A tiny handful of abnormal offspring (noted above) refute a complete harmlessness in the parental paracentric inversion—whether due to classic recombination with a dicentric chromosome, the generation by U-loop “reunion” of an inverted duplication (inv dup) chromosome, deletion from an unequal crossover at the base of the loop, or the rupture of a dicentric recombinant that produces a viable monocentric product. Whether this would warrant prenatal diagnosis when a parent is a carrier is a matter for debate. Even where the new chromosome from a classic recombinant or U-loop reunion might on theoretical grounds be viable, the risk for one to be generated, while its exact magnitude is unknown, is surely extremely small. Submicroscopic molecular damage is possible but almost unknown (Greger et al., 1997), although Madan (1995) does note that subtle duplications or deletions resulting from rearrangement within or at the extremities of the inversion segment might not be readily recognizable, and a pregnancy diagnosed with apparently the same parental inversion may need to be carry a slight (we think very slight) reservation.

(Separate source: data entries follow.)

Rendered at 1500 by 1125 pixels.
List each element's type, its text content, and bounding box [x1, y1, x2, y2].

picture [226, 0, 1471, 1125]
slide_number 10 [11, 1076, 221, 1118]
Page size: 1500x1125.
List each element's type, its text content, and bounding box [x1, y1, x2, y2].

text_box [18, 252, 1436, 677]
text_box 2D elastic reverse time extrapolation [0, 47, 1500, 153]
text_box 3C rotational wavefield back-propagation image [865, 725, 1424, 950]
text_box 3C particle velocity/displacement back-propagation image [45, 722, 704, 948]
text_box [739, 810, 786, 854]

We suggest that an offer of prenatal diagnosis be discretionary in the case of a fortuitously discovered inversion in the family; and would regard it as not inappropriate if the offer were declined. A firmer stance may be appropriate if there has been a previous history of an apparently associated reproductive abnormality. Inversions on record with a demonstrated recombinant would oblige the offer of prenatal diagnosis. These include those noted above: inv(9)(p13p24), inv(9)(q22.1q34.3), inv(14)(q24.2q32.3), inv(17)(p11.2p13), inv(18) (q12.1q23), and inv(18)(q21.1q22.3). In the particular case of inversions having breakpoints in distal 11p, proximal 15q, and at 17p13, a case could be made for prenatal diagnosis with attention to the possibilities of Beckwith-Wiedemann syndrome, Prader-Willi or Angel-man syndrome, and Smith-Magenis syndrome, respectively.

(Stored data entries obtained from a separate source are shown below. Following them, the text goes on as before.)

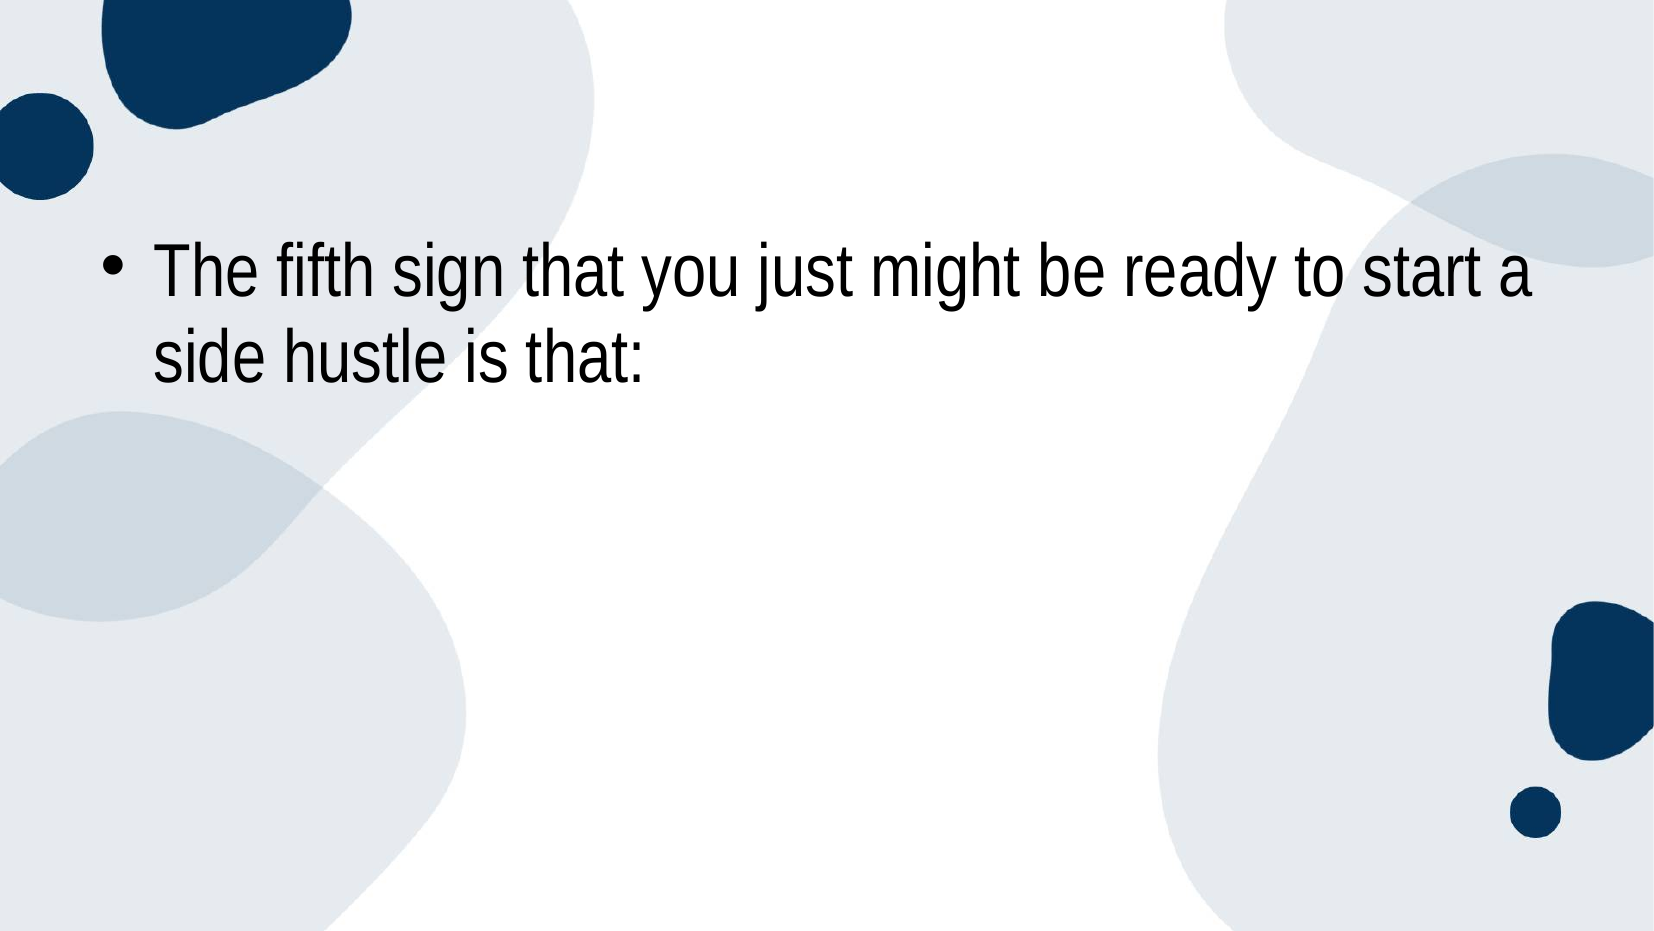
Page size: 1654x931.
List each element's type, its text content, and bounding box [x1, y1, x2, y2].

text_box [82, 37, 1571, 193]
picture [0, 0, 1654, 931]
text_box The fifth sign that you just might be ready to start a side hustle is that: [82, 226, 1571, 704]
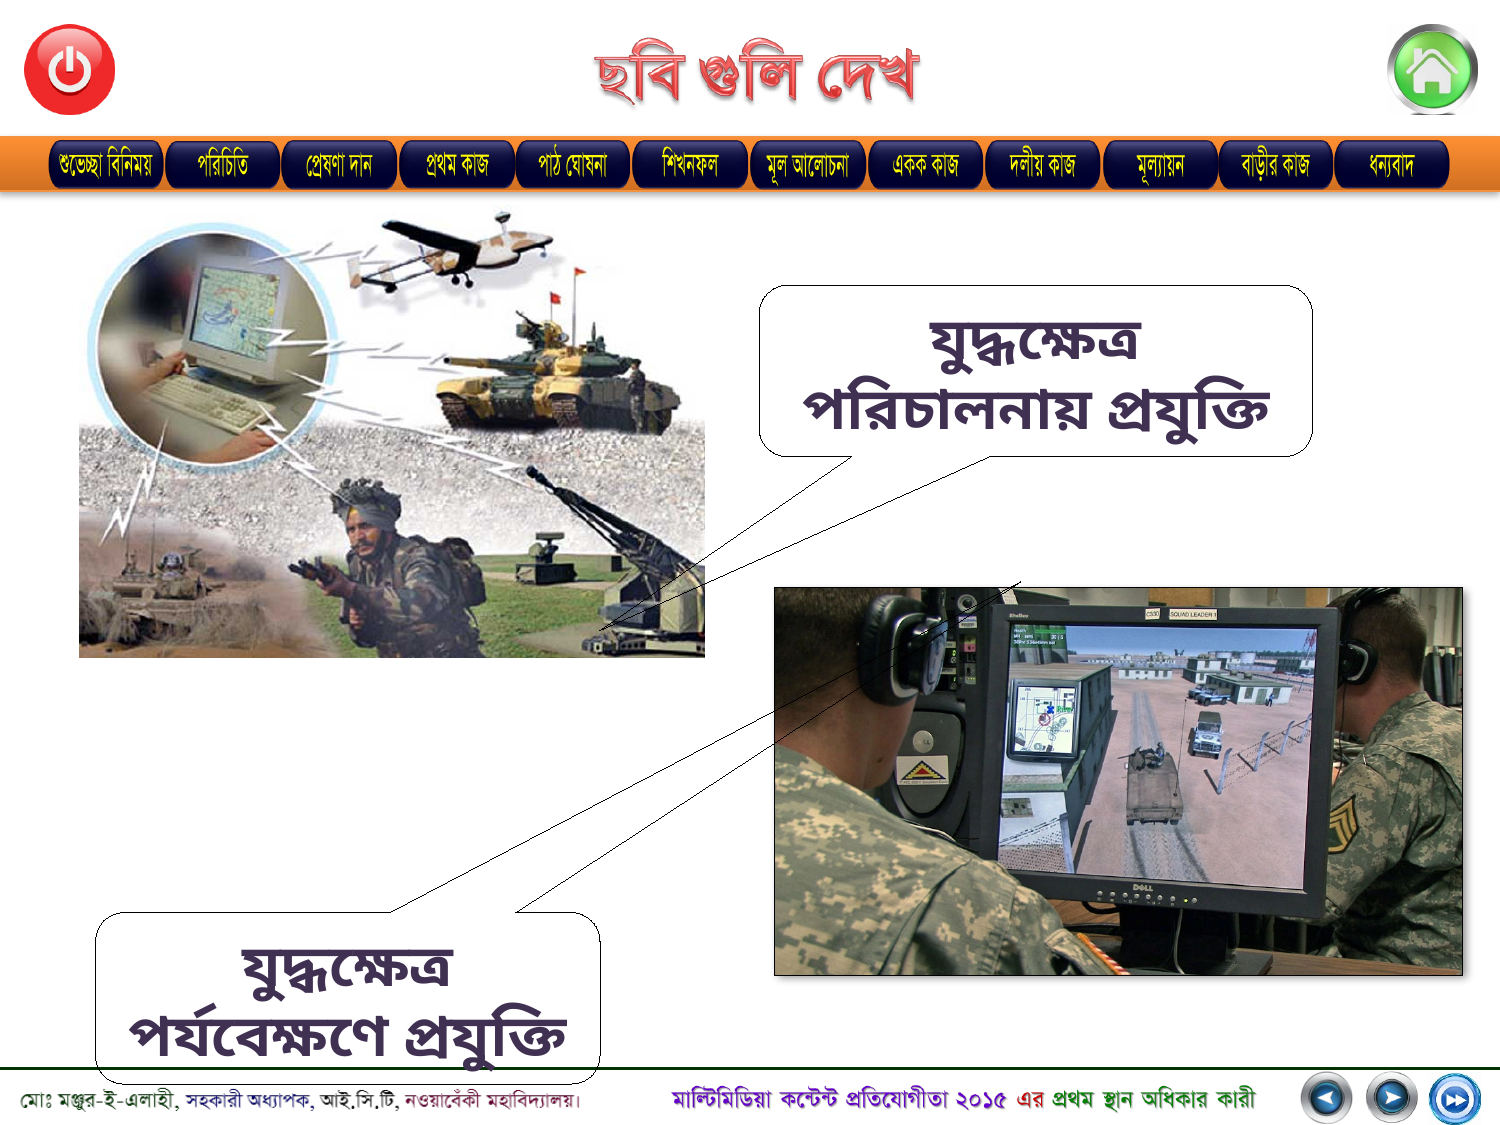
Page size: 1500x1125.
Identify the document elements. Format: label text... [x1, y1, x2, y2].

text_box যুদ্ধক্ষেত্র পরিচালনায় প্রযুক্তি [709, 285, 1313, 582]
picture [47, 128, 1101, 201]
picture [1428, 1072, 1482, 1125]
picture [1300, 1071, 1353, 1124]
picture [1102, 128, 1450, 201]
picture [657, 1081, 1272, 1116]
picture [24, 24, 115, 115]
picture [1365, 1071, 1418, 1124]
picture [1387, 24, 1478, 115]
text_box যুদ্ধক্ষেত্র পর্যবেক্ষণে প্রযুক্তি [95, 713, 769, 1085]
picture [79, 205, 705, 658]
picture [2, 1069, 603, 1125]
picture [774, 587, 1463, 975]
picture [583, 27, 935, 119]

As mentioned above, a diagnosis of a para-centric inversion might be incorrect, and the rearrangement is actually a paracentric insertion, which carries a high genetic risk (p. 172). Since the distinction in the routine laboratory can be difficult, a practical view might be to risk overinterpreting subtle paracentric inversions as potential insertions in those cases where the cytogeneticist is not absolutely certain. The true picture may emerge by determining the order of a number of FISH probes across the relevant region.
Notes
1. Duplication for a considerably longer segment, 4q31.3 → qter, comprising 1.15% of HAL, is viable, as the children in the frontispiece photograph illustrate.
2. Escudero et al. (2001) see a place for preimplantation diagnosis, and Anton et al. (2002) report a successful PGD outcome from a man with inv(6)(p23q25).